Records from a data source
_ _ _ _ _ _ _

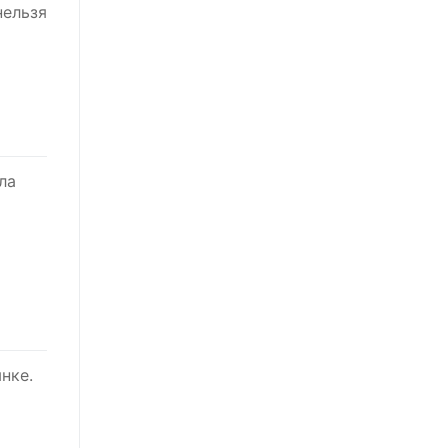
нельзя
ла
нке.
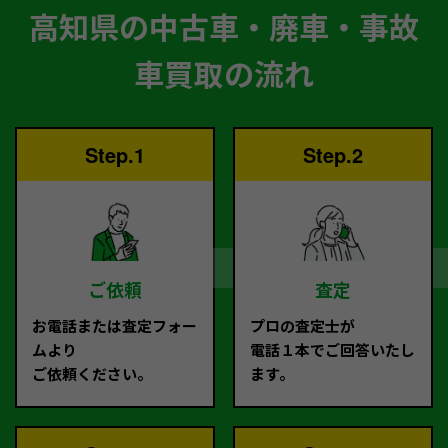
高知県の中古車・廃車・事故
車買取の流れ
Step.1
Step.2
ご依頼
査定
お電話または査定フォー
プロの査定士が
ムより
電話１本でご回答いたし
ご依頼ください。
ます。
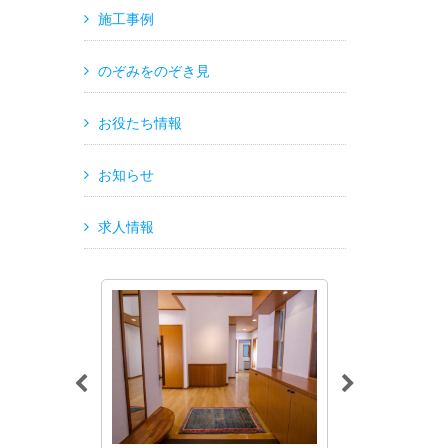
施工事例
のぞみをのぞき見
お役たち情報
お知らせ
求人情報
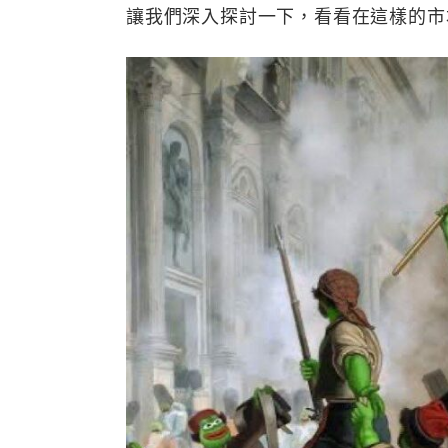
讓我們深入探討一下，看看在這樣的市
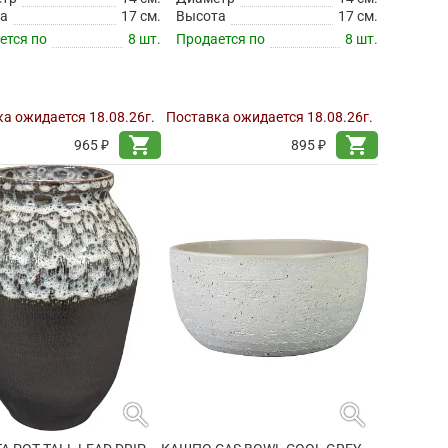
а
17 см.
Высота
17 см.
ется по
8 шт.
Продается по
8 шт.
а ожидается 18.08.26г.
Поставка ожидается 18.08.26г.
shopping_cart
shopping_cart
965 ₽
895 ₽
search
search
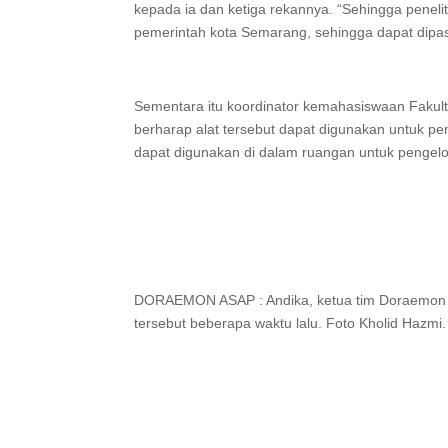
kepada ia dan ketiga rekannya. “Sehingga peneli
pemerintah kota Semarang, sehingga dapat dipa
Sementara itu koordinator kemahasiswaan Fakulta
berharap alat tersebut dapat digunakan untuk peng
dapat digunakan di dalam ruangan untuk pengelol
DORAEMON ASAP : Andika, ketua tim Doraemon A
tersebut beberapa waktu lalu. Foto Kholid Hazmi.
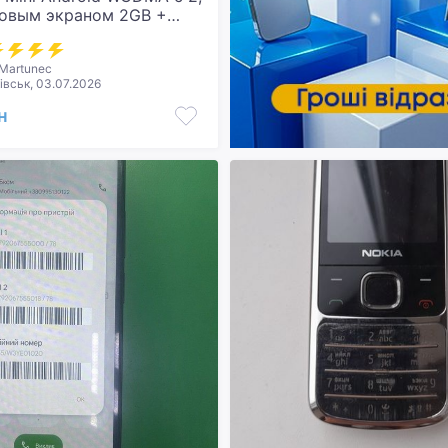
мовым экраном 2GB +
Martunec
івськ, 03.07.2026
н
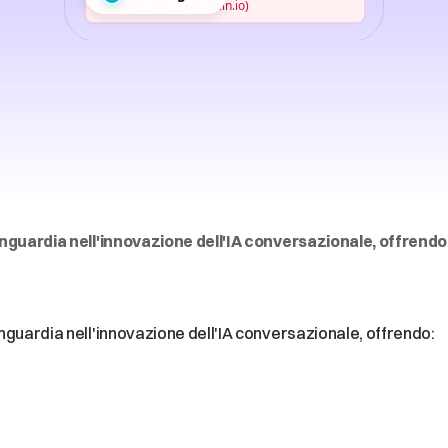
ficiale
vocale
per
le
imprese,
democratizzat
avanguardia nell'innovazione dell'IA conversazionale, offrendo
a
artificiale
vocale
per
le
impres
zzata
vanguardia nell'innovazione dell'IA conversazionale, offrendo:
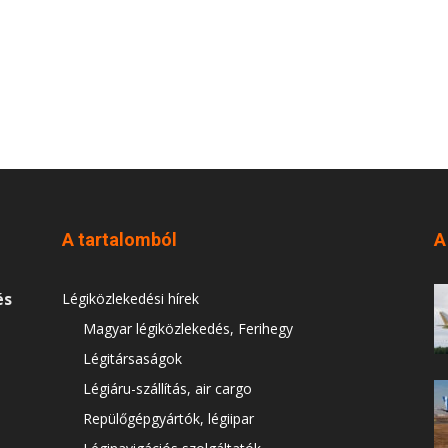
A tartalomból
A
és
Légiközlekedési hírek
Magyar légiközlekedés, Ferihegy
Légitársaságok
Légiáru-szállítás, air cargo
Repülőgépgyártók, légiipar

_ _ _ _ _ _ _

(Task brief): Can you set down every line of text from all the records above, unchanged and in the same order, leaving the pictures out?

(Result):
нельзя
ла
нке.
高知県の中古車・廃車・事故
車買取の流れ
Step.1
Step.2
ご依頼
査定
お電話または査定フォー
プロの査定士が
ムより
電話１本でご回答いたし
ご依頼ください。
ます。
施工事例
のぞみをのぞき見
お役たち情報
お知らせ
求人情報
讓我們深入探討一下，看看在這樣的市
а
17 см.
Высота
17 см.
ется по
8 шт.
Продается по
8 шт.
а ожидается 18.08.26г.
Поставка ожидается 18.08.26г.
shopping_cart
shopping_cart
965 ₽
895 ₽
search
search
kepada ia dan ketiga rekannya. “Sehingga peneli
pemerintah kota Semarang, sehingga dapat dipa
Sementara itu koordinator kemahasiswaan Fakulta
berharap alat tersebut dapat digunakan untuk peng
dapat digunakan di dalam ruangan untuk pengelol
DORAEMON ASAP : Andika, ketua tim Doraemon A
tersebut beberapa waktu lalu. Foto Kholid Hazmi.
мовым экраном 2GB +
Martunec
івськ, 03.07.2026
н
ficiale
vocale
per
le
imprese,
democratizzat
avanguardia nell'innovazione dell'IA conversazionale, offrendo
a
artificiale
vocale
per
le
impres
zzata
vanguardia nell'innovazione dell'IA conversazionale, offrendo:
A tartalomból
A
és
Légiközlekedési hírek
Magyar légiközlekedés, Ferihegy
Légitársaságok
Légiáru-szállítás, air cargo
Repülőgépgyártók, légiipar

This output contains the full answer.